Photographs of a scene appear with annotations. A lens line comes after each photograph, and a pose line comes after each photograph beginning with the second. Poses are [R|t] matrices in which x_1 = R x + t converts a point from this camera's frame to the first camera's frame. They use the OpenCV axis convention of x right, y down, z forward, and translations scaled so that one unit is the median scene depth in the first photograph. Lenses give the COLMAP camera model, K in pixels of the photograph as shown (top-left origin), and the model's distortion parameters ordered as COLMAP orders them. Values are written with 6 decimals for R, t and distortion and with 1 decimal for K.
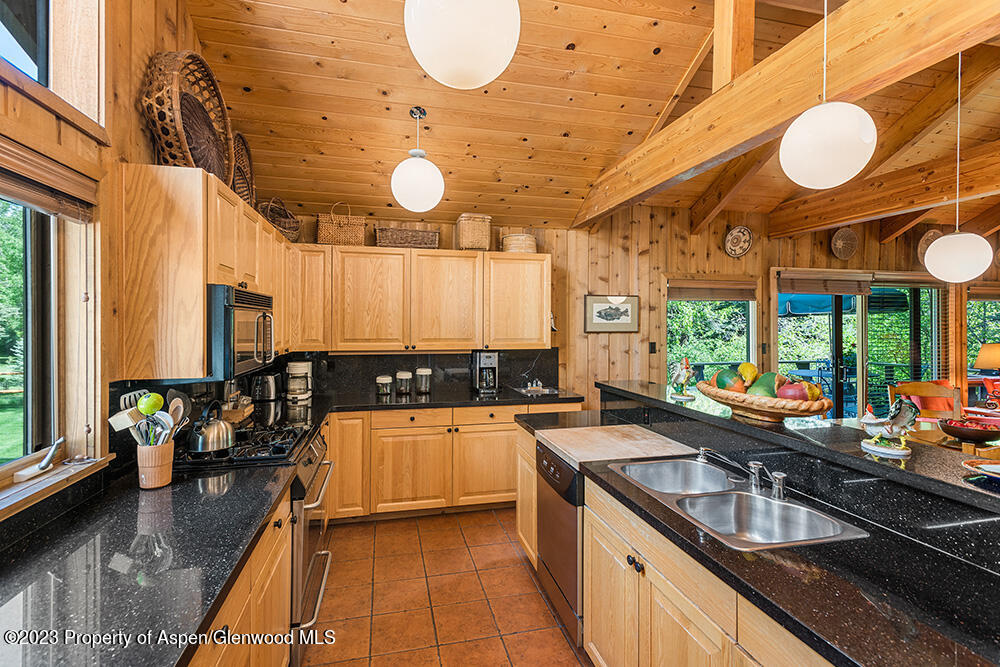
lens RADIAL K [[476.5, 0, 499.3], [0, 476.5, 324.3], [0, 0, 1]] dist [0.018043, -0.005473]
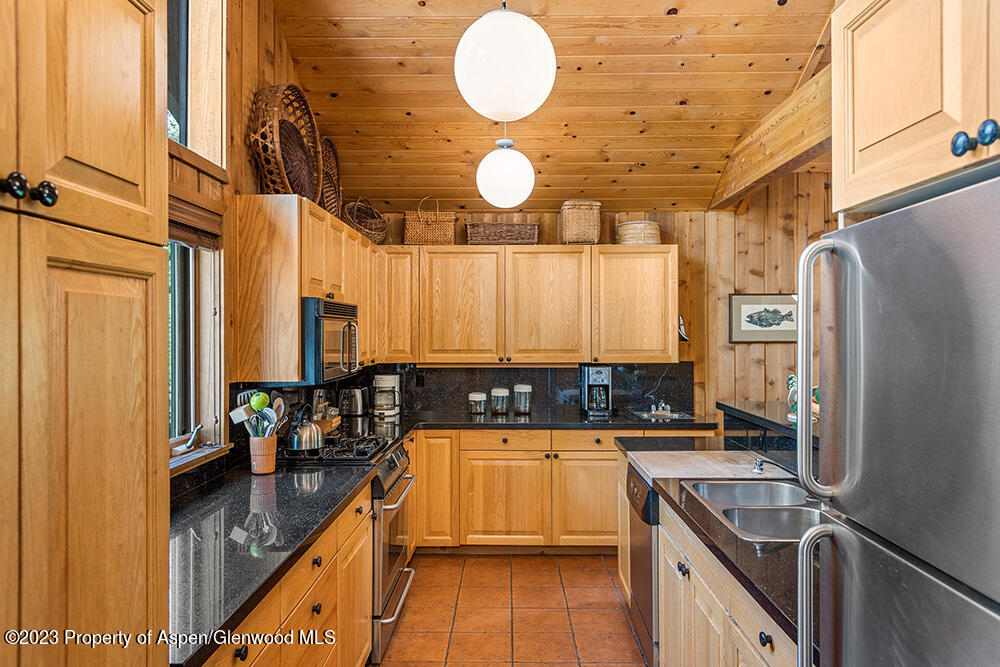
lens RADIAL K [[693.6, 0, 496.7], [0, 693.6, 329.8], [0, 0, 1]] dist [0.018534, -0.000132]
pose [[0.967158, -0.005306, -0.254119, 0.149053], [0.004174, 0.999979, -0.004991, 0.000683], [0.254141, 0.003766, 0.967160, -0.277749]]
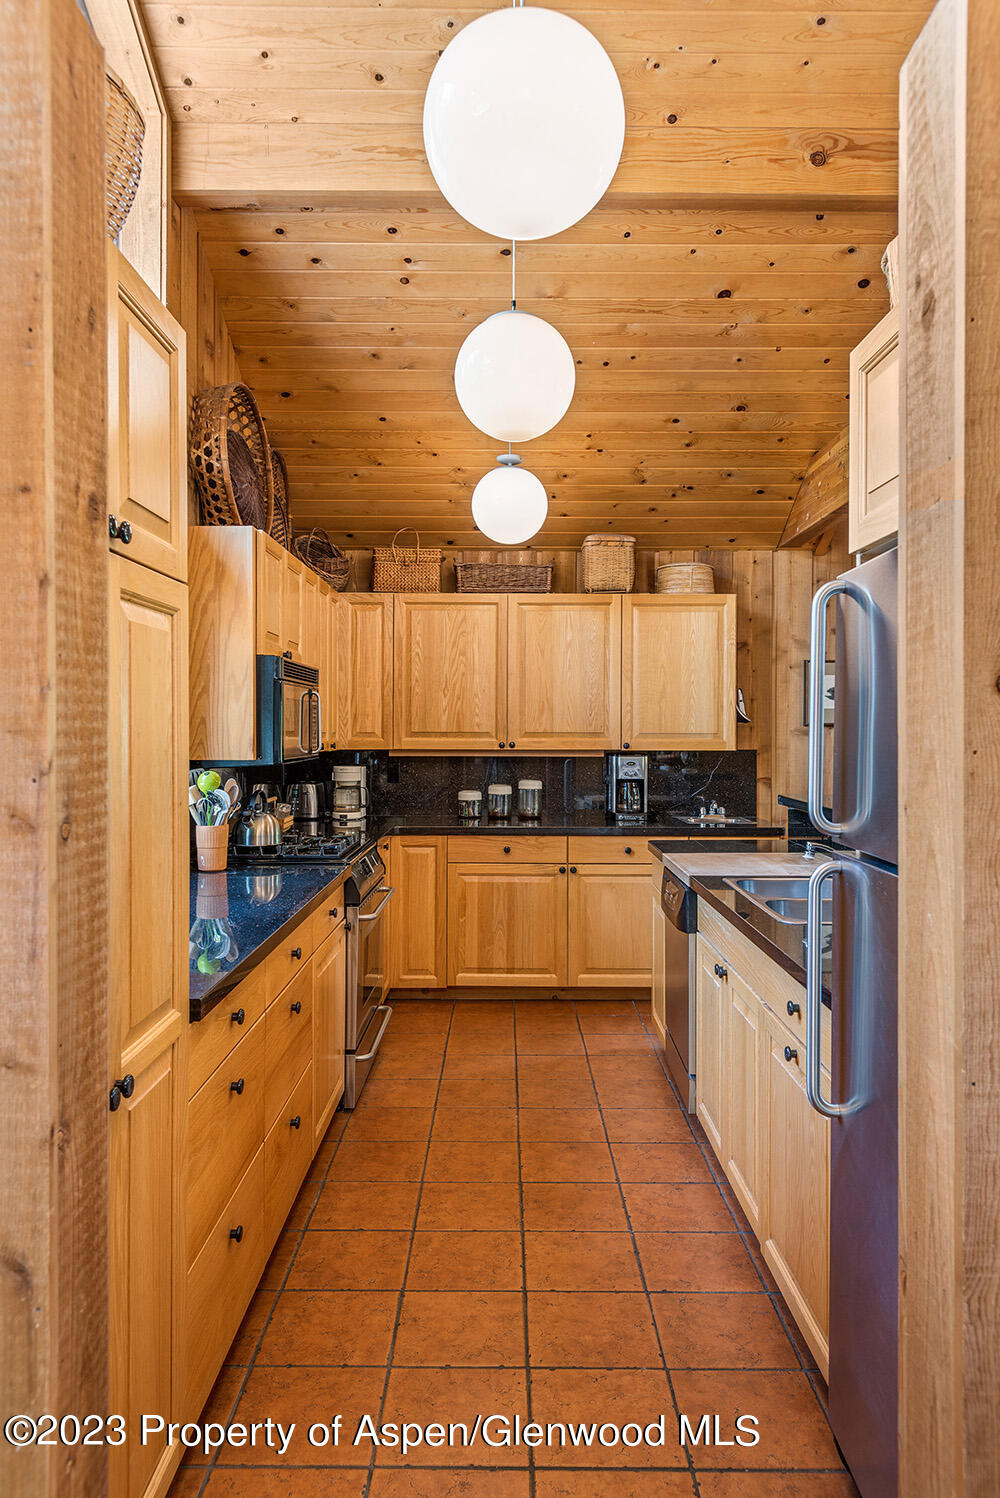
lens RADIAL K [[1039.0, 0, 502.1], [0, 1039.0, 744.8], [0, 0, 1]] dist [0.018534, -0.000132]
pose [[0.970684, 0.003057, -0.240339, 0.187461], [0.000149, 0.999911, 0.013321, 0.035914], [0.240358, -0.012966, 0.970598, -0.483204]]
• • •
- Problem description: Repeat the rows above with "scene" swapped for "setting" and everything else unchanged, leaving out the pictures.

- Exercise output:
Photographs of a setting appear with annotations. A lens line comes after each photograph, and a pose line comes after each photograph beginning with the second. Poses are [R|t] matrices in which x_1 = R x + t converts a point from this camera's frame to the first camera's frame. They use the OpenCV axis convention of x right, y down, z forward, and translations scaled so that one unit is the median setting depth in the first photograph. Lenses give the COLMAP camera model, K in pixels of the photograph as shown (top-left origin), and the model's distortion parameters ordered as COLMAP orders them. Values are written with 6 decimals for R, t and distortion and with 1 decimal for K.
lens RADIAL K [[476.5, 0, 499.3], [0, 476.5, 324.3], [0, 0, 1]] dist [0.018043, -0.005473]
lens RADIAL K [[693.6, 0, 496.7], [0, 693.6, 329.8], [0, 0, 1]] dist [0.018534, -0.000132]
pose [[0.967158, -0.005306, -0.254119, 0.149053], [0.004174, 0.999979, -0.004991, 0.000683], [0.254141, 0.003766, 0.967160, -0.277749]]
lens RADIAL K [[1039.0, 0, 502.1], [0, 1039.0, 744.8], [0, 0, 1]] dist [0.018534, -0.000132]
pose [[0.970684, 0.003057, -0.240339, 0.187461], [0.000149, 0.999911, 0.013321, 0.035914], [0.240358, -0.012966, 0.970598, -0.483204]]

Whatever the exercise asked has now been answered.